TASK GOAL:
Could you repeat all of the entries below word for word, apart from the pictures?
::: PROVIDED ENTRIES
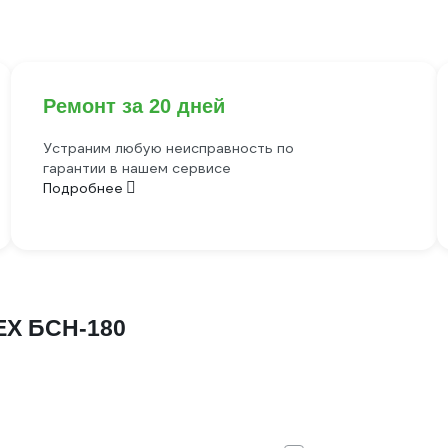
Ремонт за 20 дней
Устраним любую неисправность по
гарантии в нашем сервисе
Подробнее
ЕХ БСН-180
::::::
ANSWER FOR THE TASK:
Ремонт за 20 дней
Устраним любую неисправность по
гарантии в нашем сервисе
Подробнее
ЕХ БСН-180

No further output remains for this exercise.